В квартире так тихо, что я слышу ненавязчивое жужжание стиральной машинки в ванной.
Сажусь на диван лицом к входной двери и понимаю, что до крови искусала губы.
Пусто в гостиной, в моей спальне, в моей душе.
Я всегда была женщиной, которой нужен мужчина для того, чтобы смело идти по жизни, знать, что рядом есть тот, кто подстрахует и поймает, если я споткнусь. Это было моей проблемой. Я никогда не могла позаботиться о себе сама. Я боялась, что не справлюсь.
Сейчас я падала и разбивалась на кусочки, потому что всегда наивно полагала, что меня поймают. В этот раз мне нужны были только одни конкретные руки, крепкие, загорелые руки мужчины, тихо вышедшего за дверь пять минут назад.
Я не слышу ни единого шороха, когда беззвучно плачу, уронив голову в ладони. Абсолютная тишина, гулкое пустое пространство, страшное одиночество.

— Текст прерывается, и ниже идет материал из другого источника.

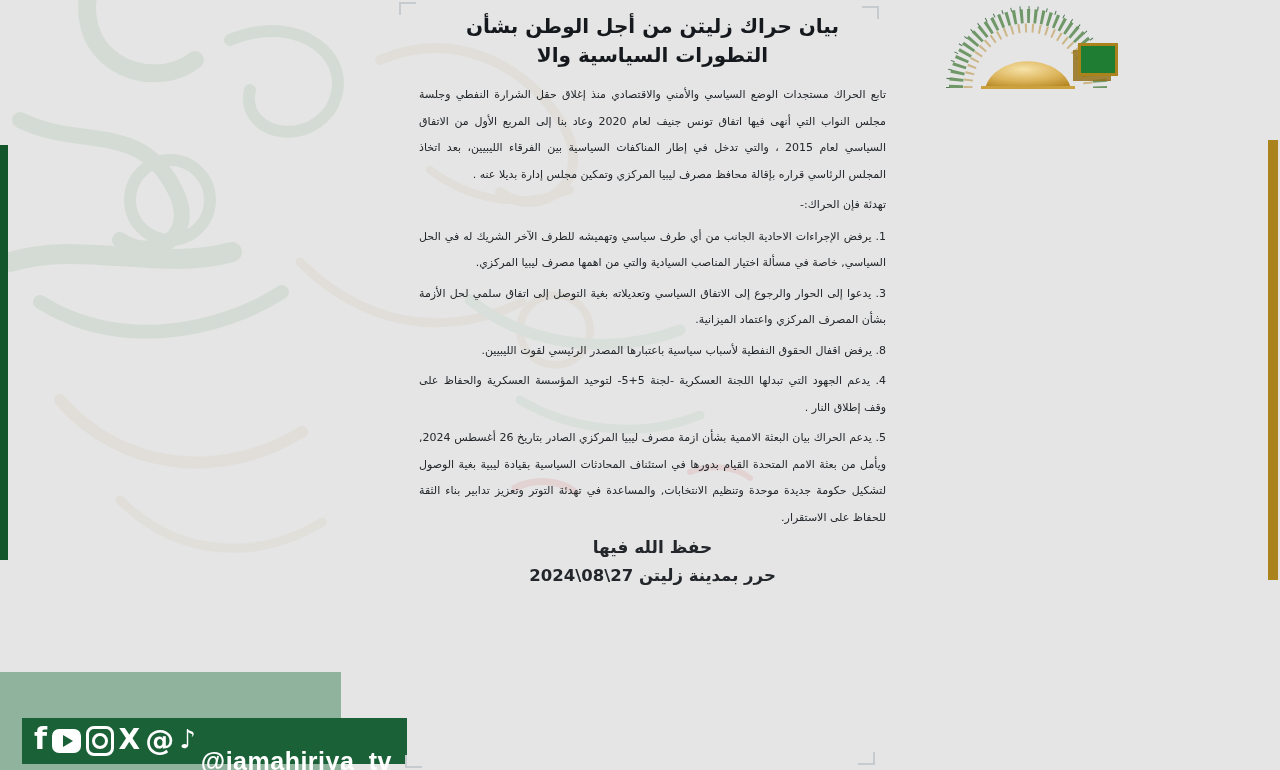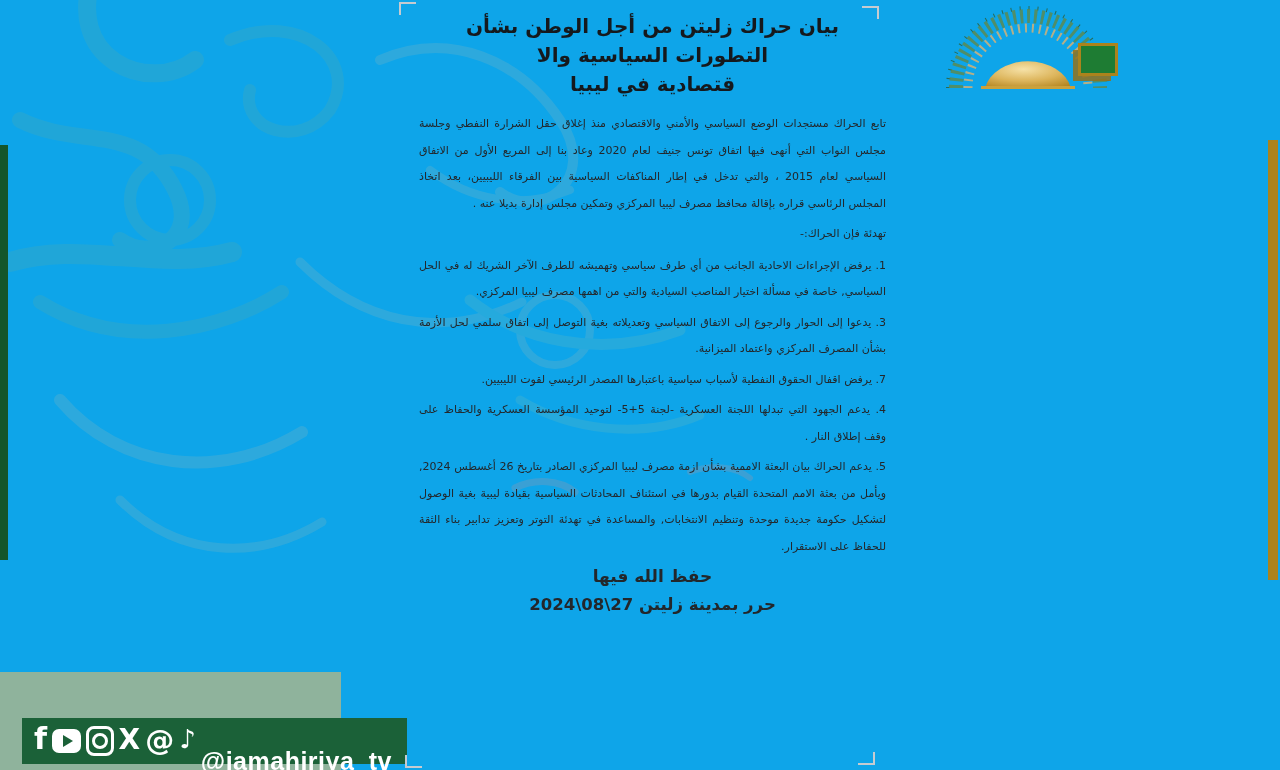"بيان حراك زليتن من أجل" .stage { background: #0ea5e9 -> #e5e5e5 }
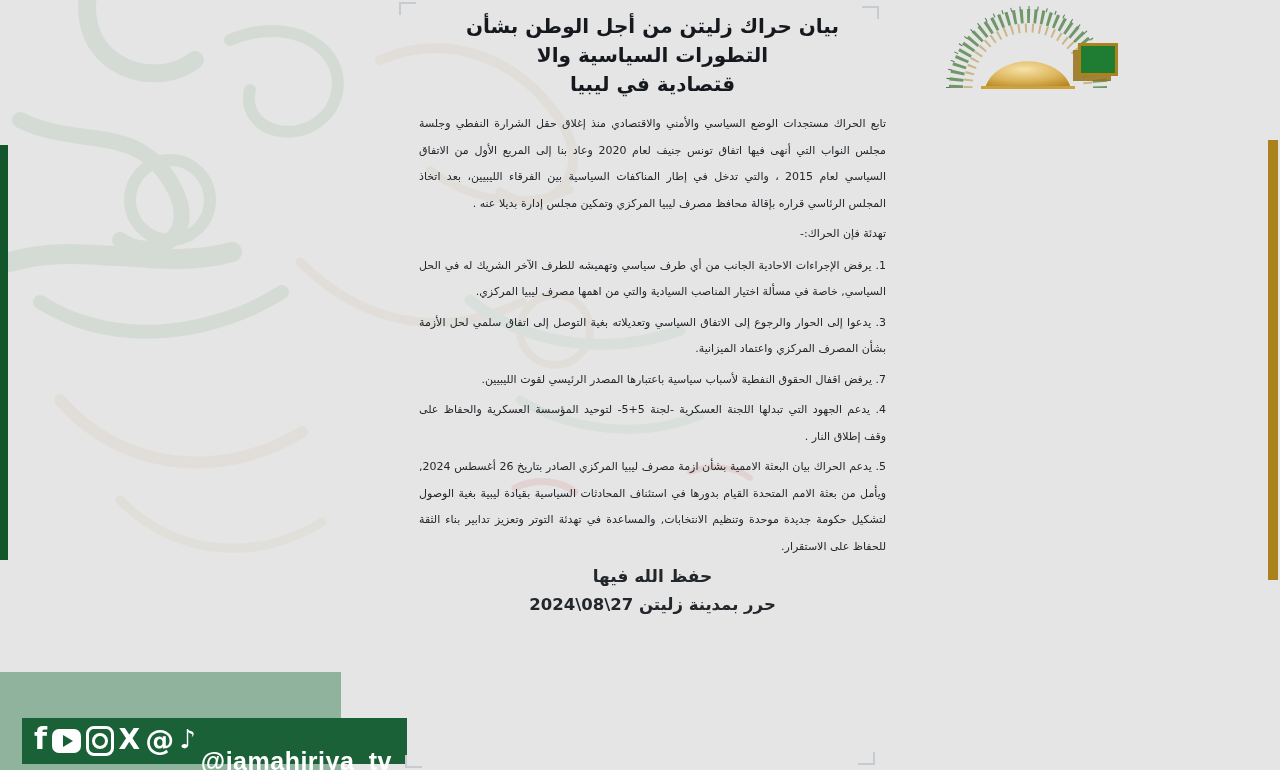"قتصادية في ليبيا" span { html: <span>قتصادية في ليبيا</span> -> none }
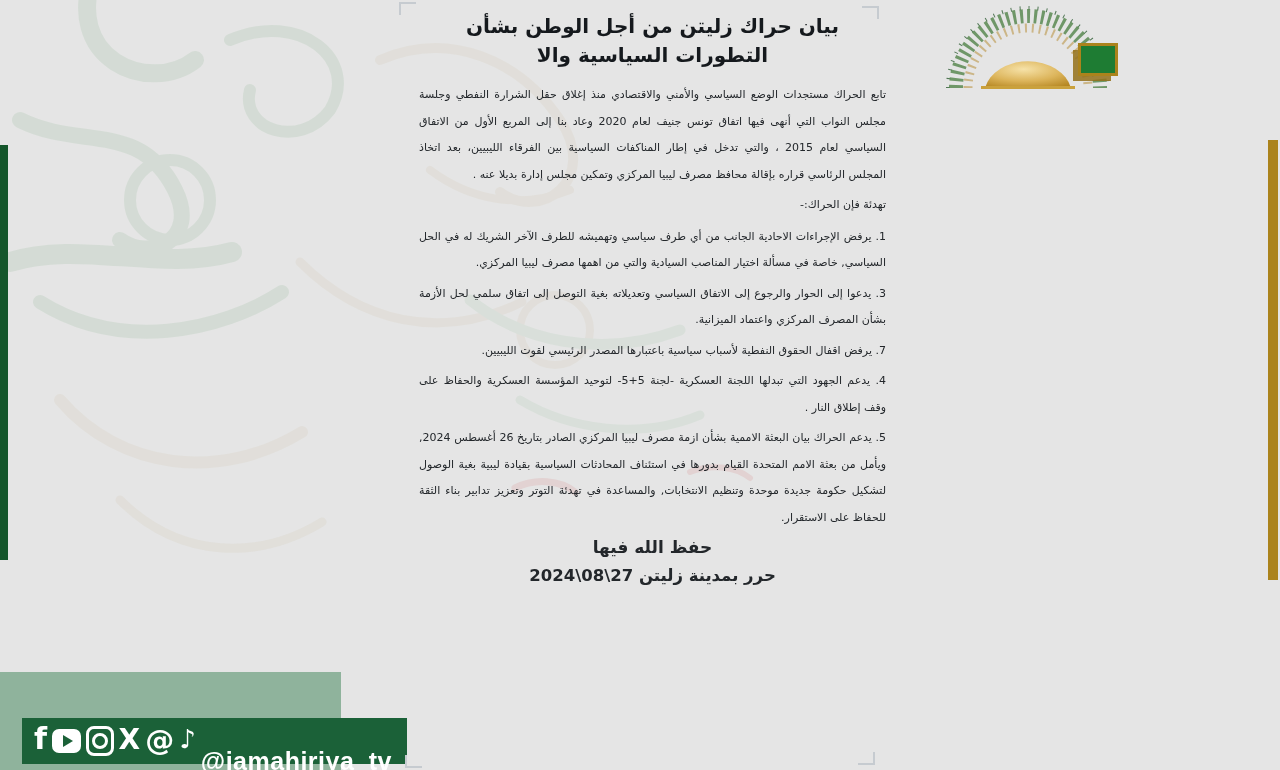"7. يرفض اقفال الحقوق النفطية" p { text: 7 -> 8 }
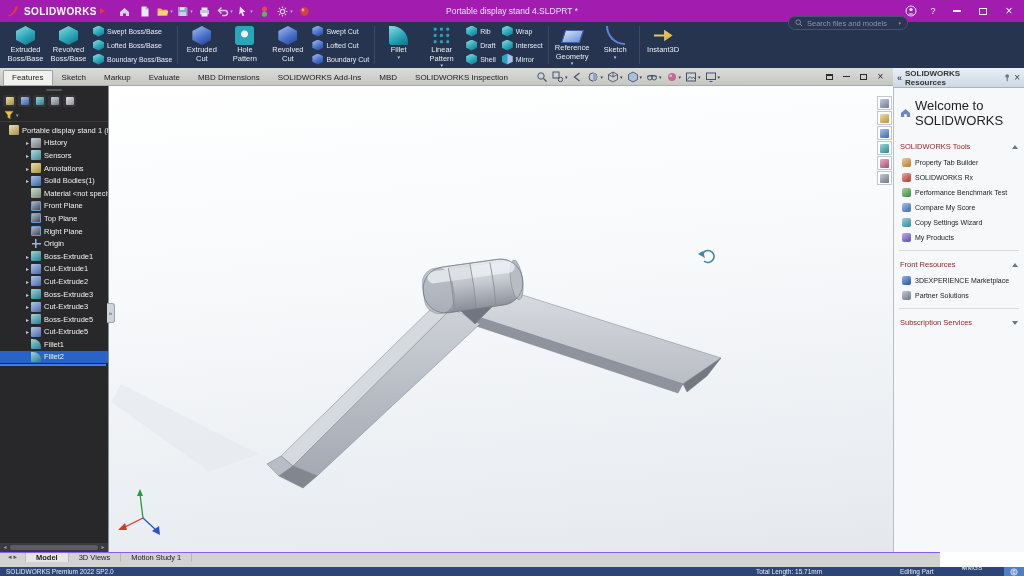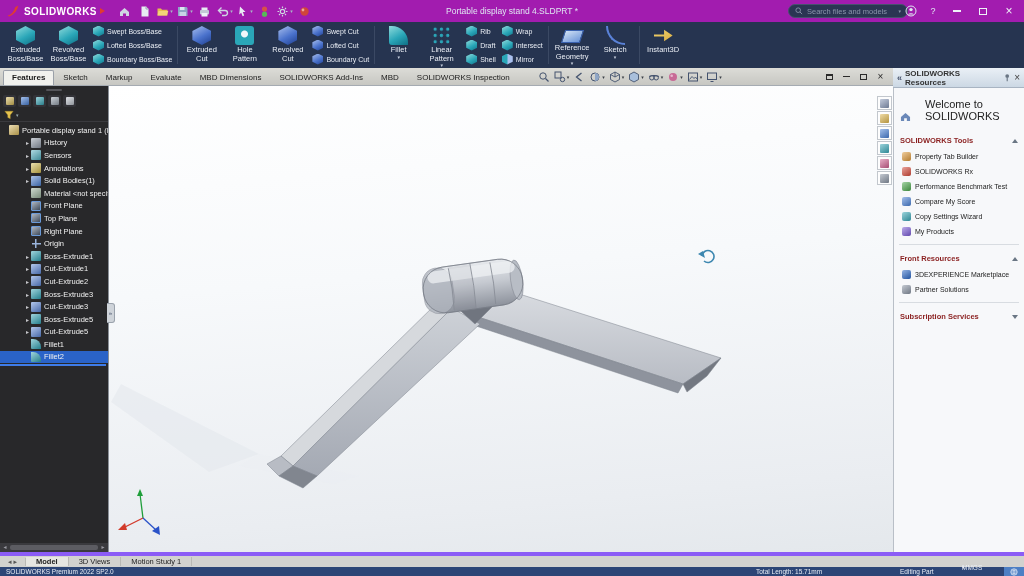"Search files and models" .search { top: 4px -> 16px }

Я вздрагиваю, когда он вдруг прикасается к мокрой щее. Сквозь мутную пелену слез не могу рассмотреть его лицо, но сердце мое уже увидело все, что нужно.
Не плачь.
Не буду.
Я не смогу уйти никогда. Слышишь? Не смогу. Разве что ты сама уйдешь.
Я не уйду. Я люблю тебя.
Он обнимает меня, притягивая к своему телу, я тычусь в него, как слепой котенок, неумело целую распухшими от плача губами в шею, в ключицу, в плечо. Он сам находит мои губы.
Соленые, — шепчет он.
Зарываюсь в его волосах пальцами, нервно тяну за них, приближая его голову к себе. Хочу его ближе, хочу его под своей кожей, у себя внутри.
Неправильно так сильно желать мужчину, чувствовать его уход настолько остро, будто лишаешься конечности. Это делает меня зависимой. Хотя кому я лгу — я сама добивалась этого.
Он нетерпелив, меня сотрясает дрожь. Сквозь нас пропустили тысячи вольт, каждая клетка наэлектризовалась, потрескивает и искрит от страсти. Он несет меня в спальню, где мы окончательно теряем голову и приличия. В нашей спальне нет табу, любовь не терпит запретов, она не знает слова нет.